Jumlah pendaftarnya pada tahun ini mencapai 1000 orang sementara yang diterima
hanya 300-an orang. Athifah bisa masuk di sana melalui jalur prestasi akademik.
Masya Allah.
In syaa Allah, dengan
cara yang wajar, memang dia berhak mendapatkan kursi di SMA negeri itu. Ada rasa percaya diri dan harga diri menyertai. Bismillah,
Athifah. Kini masuk tahap baru perjuanganmu. Lakukan yang terbaik, versi
terbaik dirimu. In syaa Allah bisa!
Makassar, 23 Juli 2022
Share :
Iya mba, aku juga ga mau kok pake cara2 orang dalam gitu. Kalo memang bukan rezeki anak kita sekolah di sana, ya sudah, cari yg lain. Ga perlu lah pake menyogok dan minta bantuan orang dlm segala. Ga mungkin gratis juga pake orang dlm kan..
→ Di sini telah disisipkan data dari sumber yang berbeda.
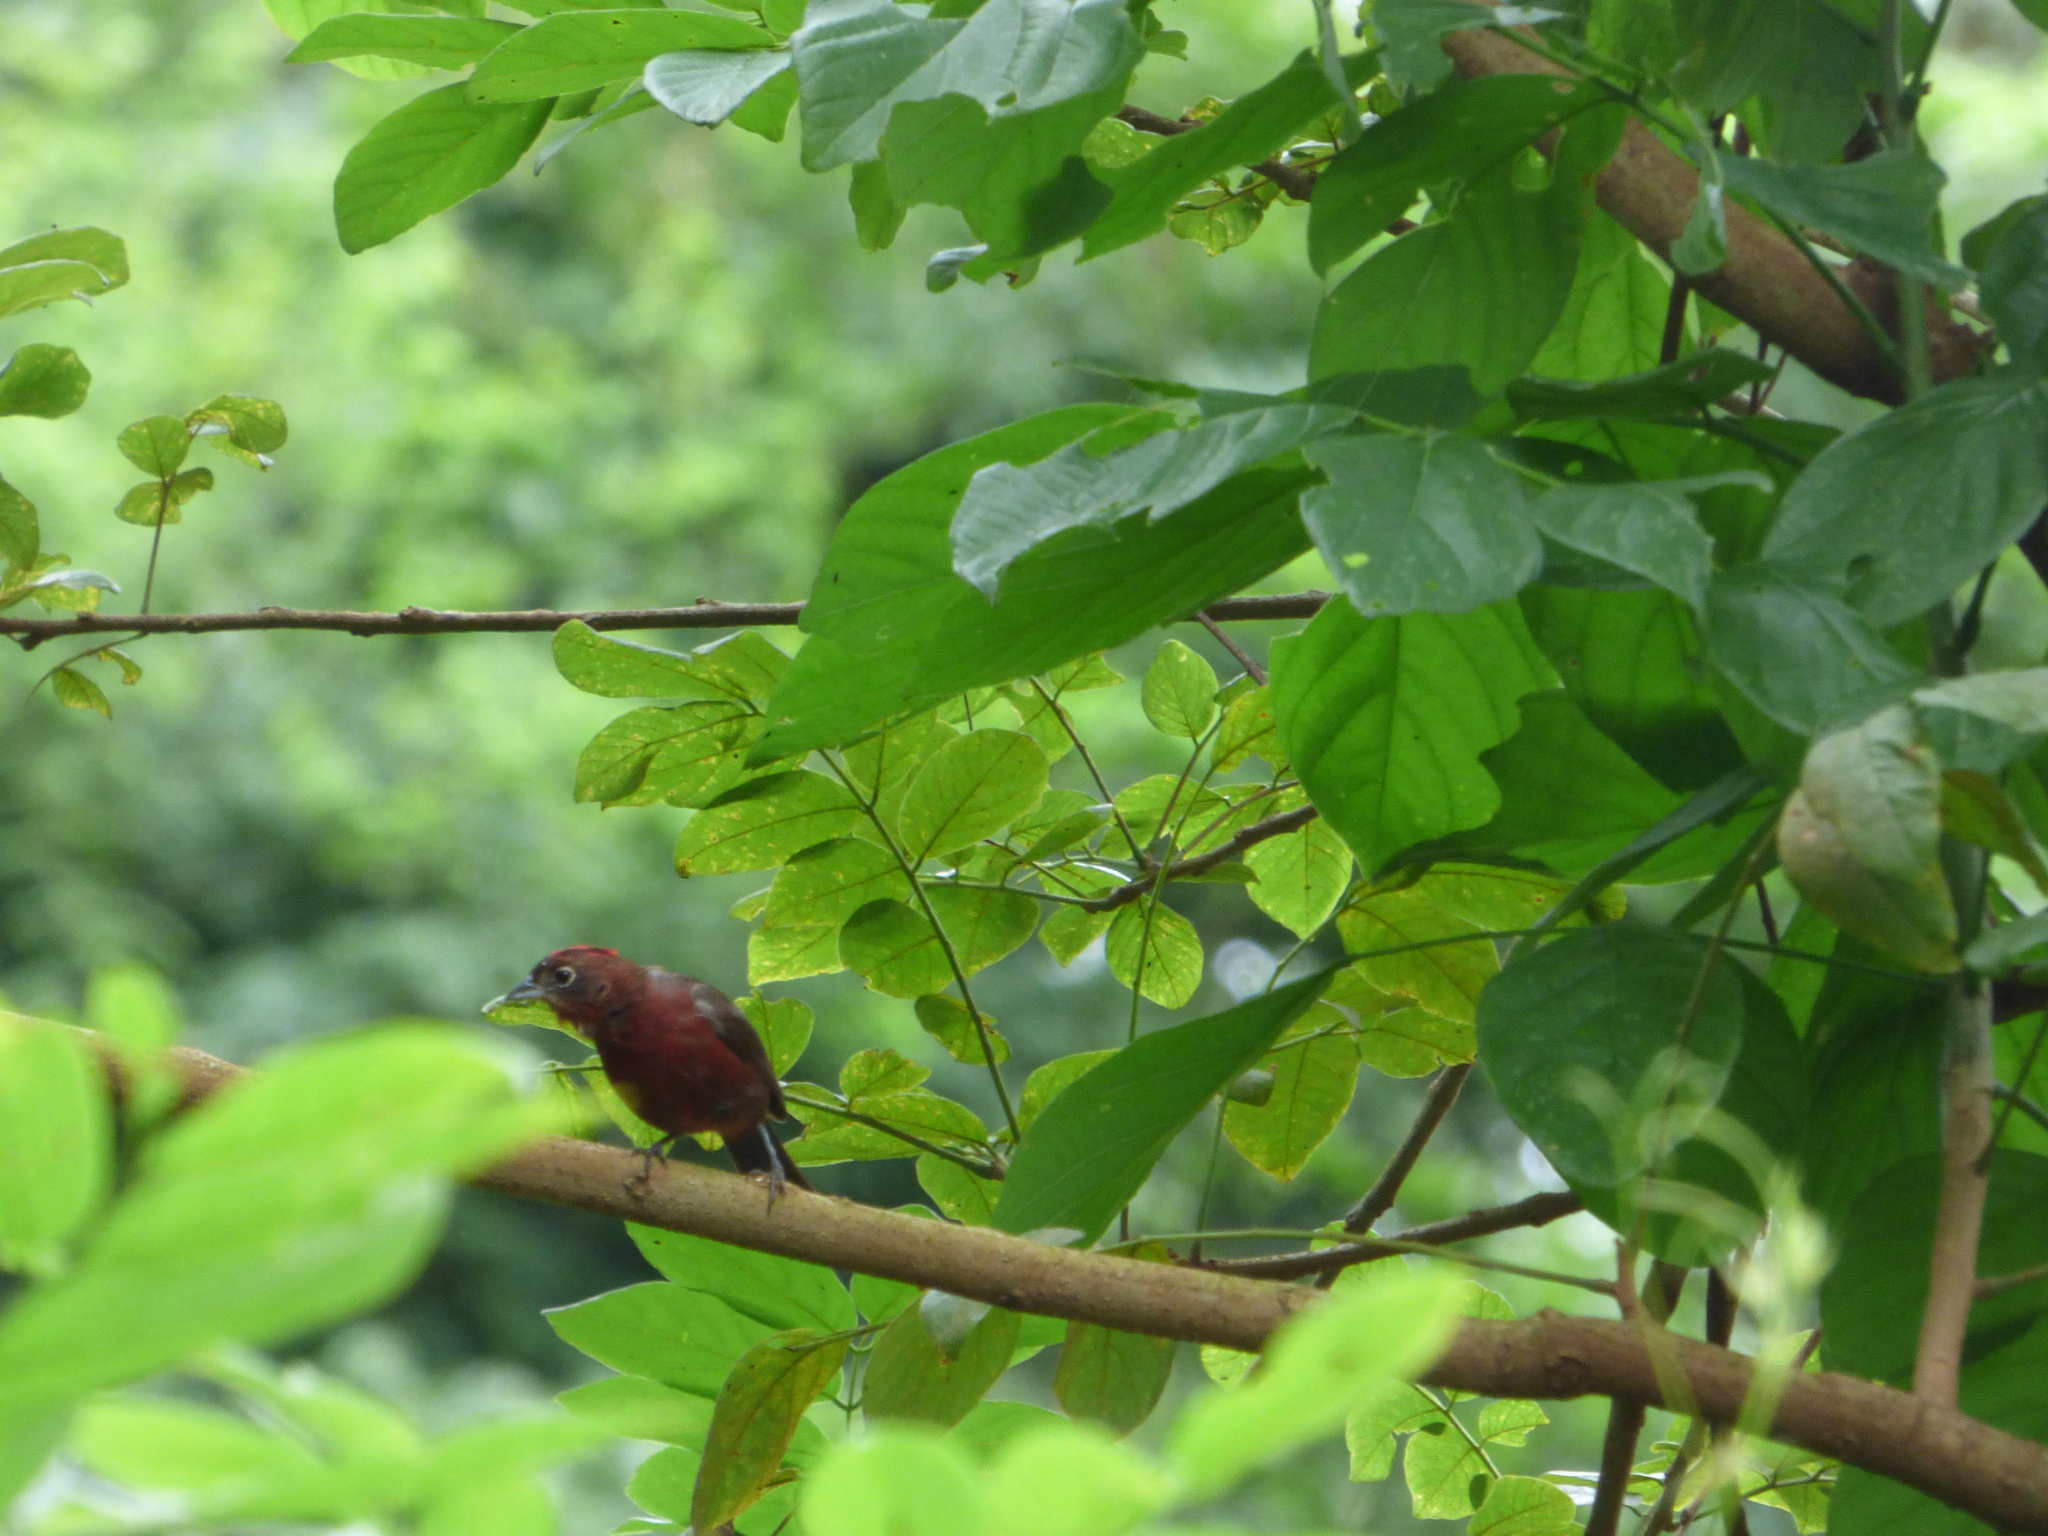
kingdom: Animalia
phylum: Chordata
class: Aves
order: Passeriformes
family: Thraupidae
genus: Coryphospingus
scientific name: Coryphospingus cucullatus
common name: Red pileated finch
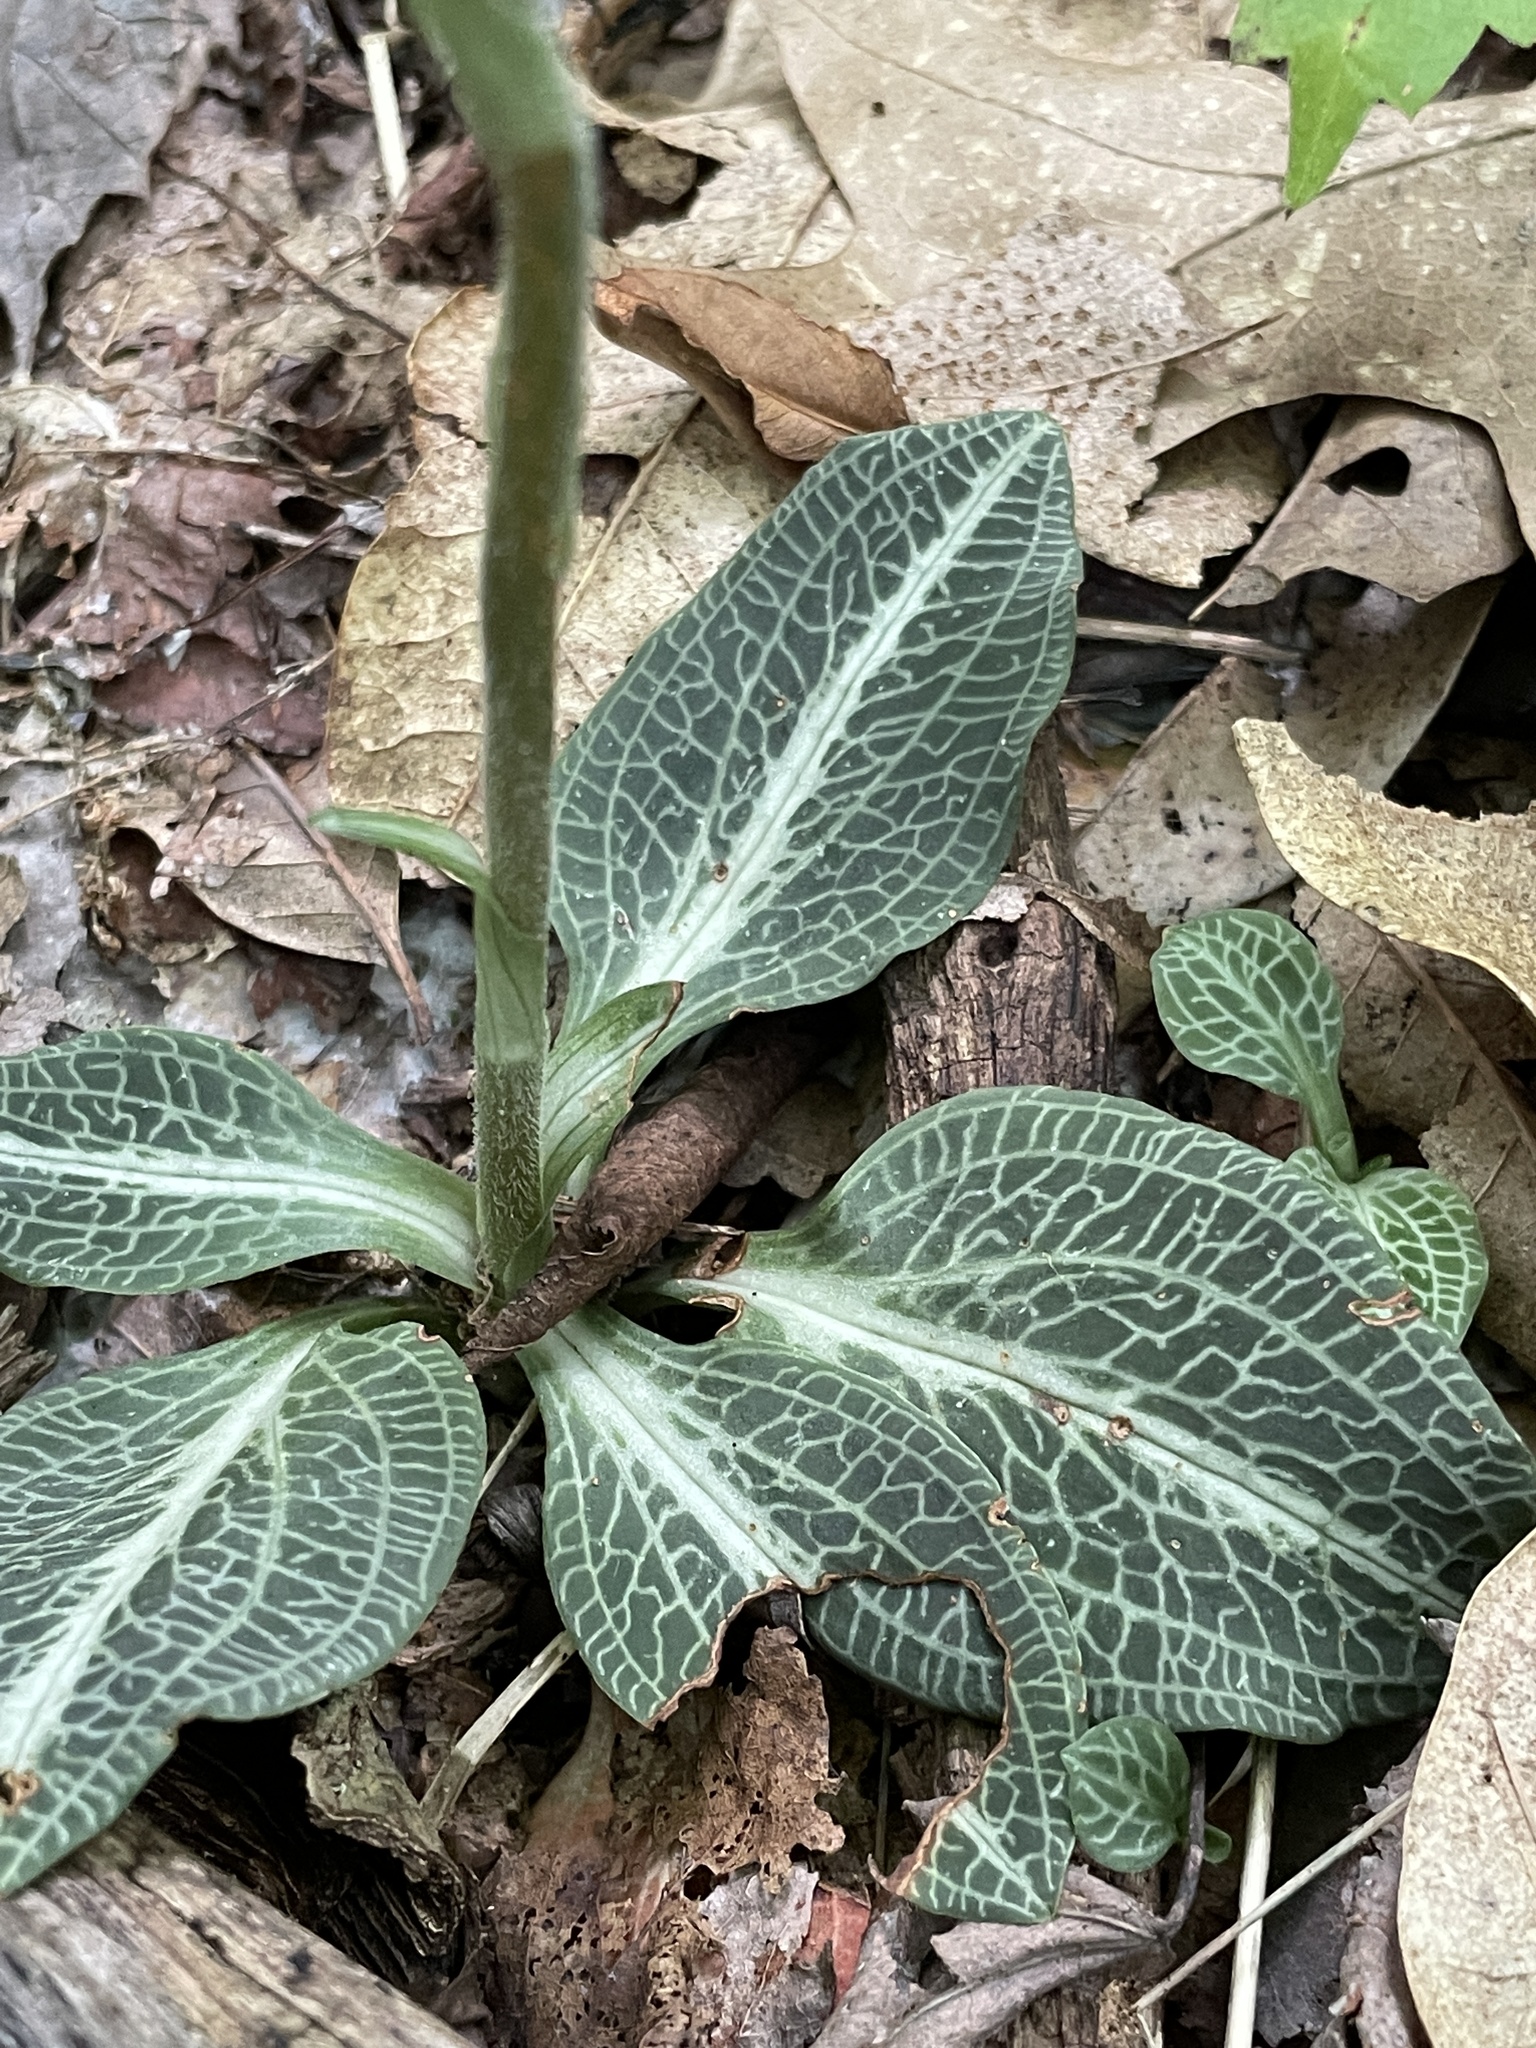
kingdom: Plantae
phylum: Tracheophyta
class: Liliopsida
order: Asparagales
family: Orchidaceae
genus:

ReplyDeleteToh terbukti juga, kalo memang anaknya mampu, dan itu rezekinya, pasti bisa diterima
Satu hal yang orang lupakan Mbak, dalam Islam yang menyogok dan disogok, dua2nya kena dosa. Na'udzubillah. Ingin menjadi sesuatu dengan membayara sementara sebenarnya secara wajar tidak perlu membayar itu sudah termasuk sogok. Semoga Allah menjauhaknan dari yang demikian.
DeleteWah, Athifah sudah SMA ternyata. Semoga lancar sekolahnya.